|Orphan:||Mary Ann DOE|
|Age when admitted:||3yrs 6mths|
|Date admitted:||1 Apr 1859|
|Date discharged:||5 Sep 1859|
|Institution(s):||Queens Orphan School|
|Discharged to:||mother, free|
Mary Ann and her brother Ephraim Doe entered the orphanage in 1859 when their father was charged with stealing sheep and their mother Bridget nee Norton was tring to run a farm alone. After five months in the orphanage, the children with their parents moved to Bishopsbourne where their father began to create a farm. In 1867, he was charged with manslaughter and sent to Port Arthur. The children moved to live in the Latrobe area with their mother.

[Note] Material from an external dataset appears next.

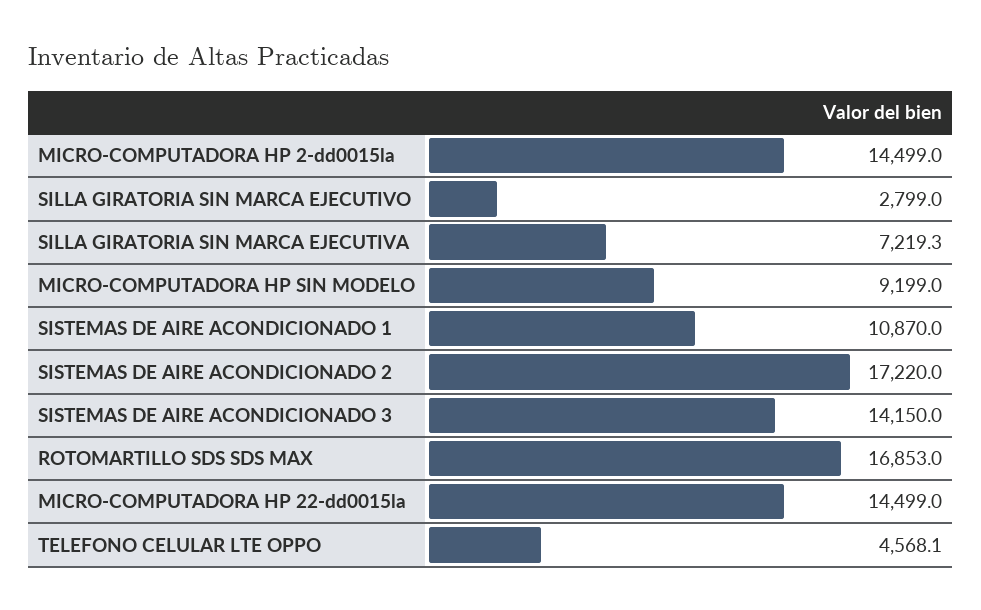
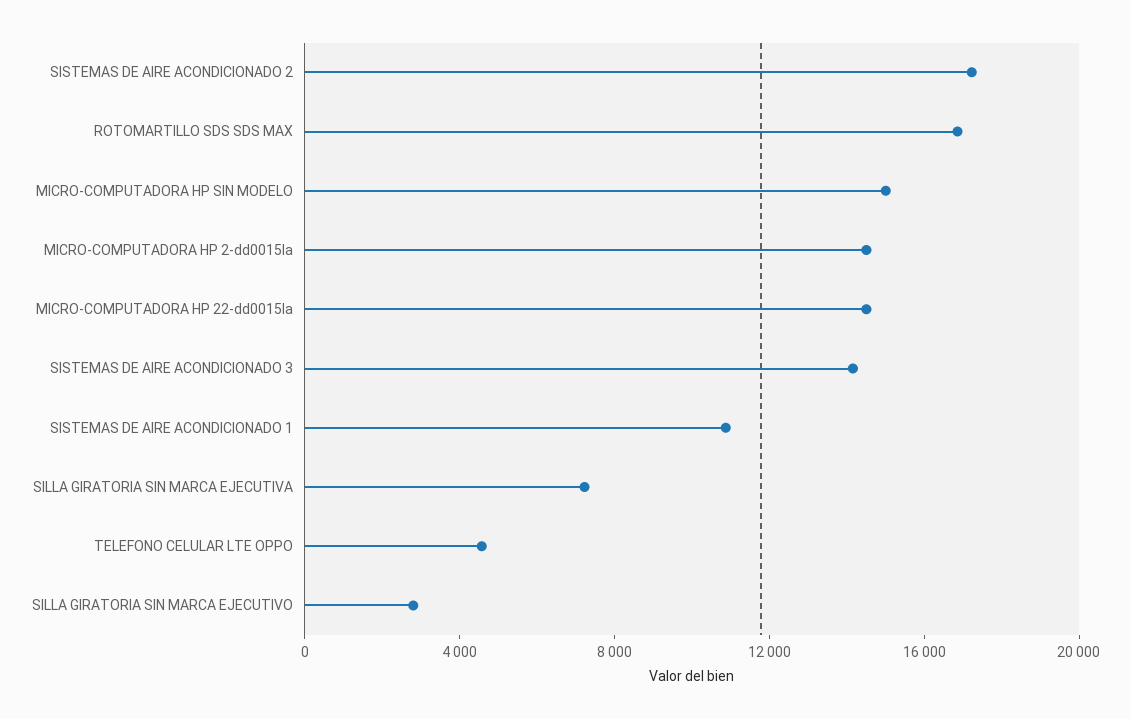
MICRO-COMPUTADORA HP SIN MODELO: 9199 -> 15000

A public subscription was taken up to raise money to defend Mary Ann when she was charged with stealing some clothing in Latrobe in 1875. The case was discharged. Mary Ann married a shipwright, (Henry) George Bennett in September 1877 and raised a family of six children. George belonged to a large family of mariners and himself, became a master mariner. He was often away from home and Mary Ann must have spent most of her time alone, wondering whether he would survive the many disasters which beset him as he went to sea. They lived at the Cam River in the early eighties where they ran the local hotel for a few months, then moved to the Don and the Leven, and finally to Launceston.
Mary Ann lost her two year old daughter to diphtheria in 1887 and nursed her son through smallpox when an epidemic hit Launceston later that year. They lived in very poor housing at Lower Charles Street and Mary Ann took in washing to make ends meet. A move was made to St John Street where they lived for several years. While they were here, a man who had been given permission to sleep in their barn had died overnight. The very next day, George's elderly uncle, who was being cared for in ther home, committed suicide by holding a bradawl to his neck and falling backwards.
Mary Ann lost her son Alfred in a shooting accident at Beaconsfield in 1919. The other, Thomas became a master mariner. The daughters also married seafarers.
George became one of the original captains of the Holyman line and in the nineteen hundreds, he and Mary Ann were able to afford a move to Oswald Street in Invermay. Mary Ann died from a stroke in 1922.